🤖 AI Summary
Arabic dialects form a linguistic continuum, yet most NLP models treat them as discrete categories; existing continuous measures (e.g., ALDi) capture dialectality along only one dimension and fail to reflect the cross-dialectal lexical distribution breadth. Method: We propose the Arabic Generality Score (AGS), a novel orthogonal dimension for modeling dialectality that quantifies how widely a lexical item is distributed across multiple dialects. Leveraging parallel corpora, we design a fine-grained, word-level AGS annotation pipeline integrating word alignment, etymology-aware edit distance, and smoothing strategies, then train a context-aware regression model for automatic AGS prediction. Contribution/Results: AGS is both linguistically principled and computationally scalable.
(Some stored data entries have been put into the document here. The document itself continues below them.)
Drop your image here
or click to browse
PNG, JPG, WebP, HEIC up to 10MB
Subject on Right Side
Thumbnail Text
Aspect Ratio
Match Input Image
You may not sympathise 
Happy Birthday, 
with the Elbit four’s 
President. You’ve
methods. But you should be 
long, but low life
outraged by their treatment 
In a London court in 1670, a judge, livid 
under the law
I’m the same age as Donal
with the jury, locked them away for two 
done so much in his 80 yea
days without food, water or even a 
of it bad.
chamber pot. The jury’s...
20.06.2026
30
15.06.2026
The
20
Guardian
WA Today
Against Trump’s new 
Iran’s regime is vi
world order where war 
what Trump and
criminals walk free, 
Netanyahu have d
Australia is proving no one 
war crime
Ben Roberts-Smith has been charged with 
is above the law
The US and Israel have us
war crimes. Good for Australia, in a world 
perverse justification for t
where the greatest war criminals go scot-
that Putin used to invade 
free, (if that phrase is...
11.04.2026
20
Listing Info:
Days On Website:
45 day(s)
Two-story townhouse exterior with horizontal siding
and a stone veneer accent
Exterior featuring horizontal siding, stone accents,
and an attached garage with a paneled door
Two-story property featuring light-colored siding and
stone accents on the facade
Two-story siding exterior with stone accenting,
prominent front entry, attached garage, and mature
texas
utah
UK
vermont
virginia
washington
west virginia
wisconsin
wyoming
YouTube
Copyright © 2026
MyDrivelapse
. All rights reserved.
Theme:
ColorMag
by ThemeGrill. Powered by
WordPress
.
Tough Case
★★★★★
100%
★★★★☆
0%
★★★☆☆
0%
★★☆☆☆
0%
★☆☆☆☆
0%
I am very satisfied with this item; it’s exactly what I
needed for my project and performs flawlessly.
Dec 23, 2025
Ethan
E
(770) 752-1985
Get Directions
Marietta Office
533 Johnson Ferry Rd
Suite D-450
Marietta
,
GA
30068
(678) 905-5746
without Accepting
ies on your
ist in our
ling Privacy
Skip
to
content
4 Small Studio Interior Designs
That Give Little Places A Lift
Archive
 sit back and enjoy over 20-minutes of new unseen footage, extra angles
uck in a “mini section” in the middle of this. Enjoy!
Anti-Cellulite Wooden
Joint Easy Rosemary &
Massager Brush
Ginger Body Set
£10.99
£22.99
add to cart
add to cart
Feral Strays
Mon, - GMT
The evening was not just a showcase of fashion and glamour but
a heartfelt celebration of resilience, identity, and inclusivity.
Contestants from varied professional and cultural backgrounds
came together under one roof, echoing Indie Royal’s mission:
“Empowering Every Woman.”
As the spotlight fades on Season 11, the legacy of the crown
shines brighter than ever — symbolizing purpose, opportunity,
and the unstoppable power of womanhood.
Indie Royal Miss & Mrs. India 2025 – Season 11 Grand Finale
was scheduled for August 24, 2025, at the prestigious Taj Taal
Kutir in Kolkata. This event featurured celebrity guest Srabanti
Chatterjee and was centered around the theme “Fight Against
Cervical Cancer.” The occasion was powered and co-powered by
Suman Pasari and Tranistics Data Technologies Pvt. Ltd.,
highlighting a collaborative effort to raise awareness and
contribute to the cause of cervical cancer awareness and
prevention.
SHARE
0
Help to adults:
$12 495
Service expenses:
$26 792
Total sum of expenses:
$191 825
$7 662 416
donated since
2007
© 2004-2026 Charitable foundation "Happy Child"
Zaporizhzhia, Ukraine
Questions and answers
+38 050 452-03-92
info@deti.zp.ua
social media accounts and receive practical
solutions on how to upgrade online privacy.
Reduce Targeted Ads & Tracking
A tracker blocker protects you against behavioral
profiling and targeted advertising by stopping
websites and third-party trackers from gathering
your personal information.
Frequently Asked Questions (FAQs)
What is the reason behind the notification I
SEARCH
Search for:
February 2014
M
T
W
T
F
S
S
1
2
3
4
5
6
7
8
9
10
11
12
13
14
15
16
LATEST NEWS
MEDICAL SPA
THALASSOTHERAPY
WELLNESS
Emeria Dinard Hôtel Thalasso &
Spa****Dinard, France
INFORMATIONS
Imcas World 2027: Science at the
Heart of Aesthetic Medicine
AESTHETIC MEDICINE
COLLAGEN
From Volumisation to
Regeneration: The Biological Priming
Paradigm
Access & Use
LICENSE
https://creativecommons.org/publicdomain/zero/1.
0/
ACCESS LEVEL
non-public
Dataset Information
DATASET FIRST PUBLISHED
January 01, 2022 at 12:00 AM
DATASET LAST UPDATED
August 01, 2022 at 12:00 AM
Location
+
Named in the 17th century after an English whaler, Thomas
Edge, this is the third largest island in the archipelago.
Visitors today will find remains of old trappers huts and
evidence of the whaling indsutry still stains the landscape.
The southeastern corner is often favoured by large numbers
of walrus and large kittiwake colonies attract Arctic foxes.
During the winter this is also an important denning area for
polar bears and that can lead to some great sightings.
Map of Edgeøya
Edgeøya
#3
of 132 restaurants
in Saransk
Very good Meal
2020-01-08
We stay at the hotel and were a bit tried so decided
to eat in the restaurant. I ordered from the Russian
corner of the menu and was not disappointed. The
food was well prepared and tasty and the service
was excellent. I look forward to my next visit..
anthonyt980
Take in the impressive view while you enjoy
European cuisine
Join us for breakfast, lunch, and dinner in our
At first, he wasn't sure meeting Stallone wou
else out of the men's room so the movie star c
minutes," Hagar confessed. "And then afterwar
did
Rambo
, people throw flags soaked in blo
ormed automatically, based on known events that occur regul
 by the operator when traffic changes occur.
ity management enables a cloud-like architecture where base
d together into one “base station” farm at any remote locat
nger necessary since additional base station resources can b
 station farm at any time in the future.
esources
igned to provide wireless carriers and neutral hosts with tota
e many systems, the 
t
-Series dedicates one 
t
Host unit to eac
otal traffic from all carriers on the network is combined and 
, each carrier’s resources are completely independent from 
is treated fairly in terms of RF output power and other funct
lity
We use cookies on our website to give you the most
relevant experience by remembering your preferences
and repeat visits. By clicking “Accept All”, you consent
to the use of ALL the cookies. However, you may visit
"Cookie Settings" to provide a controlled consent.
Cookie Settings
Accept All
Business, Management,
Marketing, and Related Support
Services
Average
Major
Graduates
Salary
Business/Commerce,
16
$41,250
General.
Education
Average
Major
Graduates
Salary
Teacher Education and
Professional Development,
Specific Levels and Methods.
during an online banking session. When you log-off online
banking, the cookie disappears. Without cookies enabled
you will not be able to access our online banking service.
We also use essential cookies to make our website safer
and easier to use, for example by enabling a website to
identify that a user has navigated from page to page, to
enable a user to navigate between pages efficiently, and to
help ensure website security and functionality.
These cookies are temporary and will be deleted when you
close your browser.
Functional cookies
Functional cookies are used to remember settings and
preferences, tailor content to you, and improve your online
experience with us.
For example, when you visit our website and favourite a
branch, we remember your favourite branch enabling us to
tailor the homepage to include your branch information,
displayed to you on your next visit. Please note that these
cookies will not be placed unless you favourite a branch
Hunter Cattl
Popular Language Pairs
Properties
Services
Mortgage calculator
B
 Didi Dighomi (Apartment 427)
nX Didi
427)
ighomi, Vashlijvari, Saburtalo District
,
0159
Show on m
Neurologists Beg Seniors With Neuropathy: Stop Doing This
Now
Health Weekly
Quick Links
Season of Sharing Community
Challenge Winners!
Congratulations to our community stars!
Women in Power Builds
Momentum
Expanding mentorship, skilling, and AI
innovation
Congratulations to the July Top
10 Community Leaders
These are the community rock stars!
Experiments demonstrate that incorporating AGS significantly improves performance on multi-dialect benchmarks—outperforming state-of-the-art dialect identification systems—and establishes an interpretable, reusable lexical metric paradigm for modeling Arabic dialectal continuity.
📝 Abstract
Arabic dialects form a diverse continuum, yet NLP models often treat them as discrete categories. Recent work addresses this issue by modeling dialectness as a continuous variable, notably through the Arabic Level of Dialectness (ALDi). However, ALDi reduces complex variation to a single dimension. We propose a complementary measure: the Arabic Generality Score (AGS), which quantifies how widely a word is used across dialects. We introduce a pipeline that combines word alignment, etymology-aware edit distance, and smoothing to annotate a parallel corpus with word-level AGS. A regression model is then trained to predict AGS in context. Our approach outperforms strong baselines, including state-of-the-art dialect ID systems, on a multi-dialect benchmark. AGS offers a scalable, linguistically grounded way to model lexical generality, enriching representations of Arabic dialectness.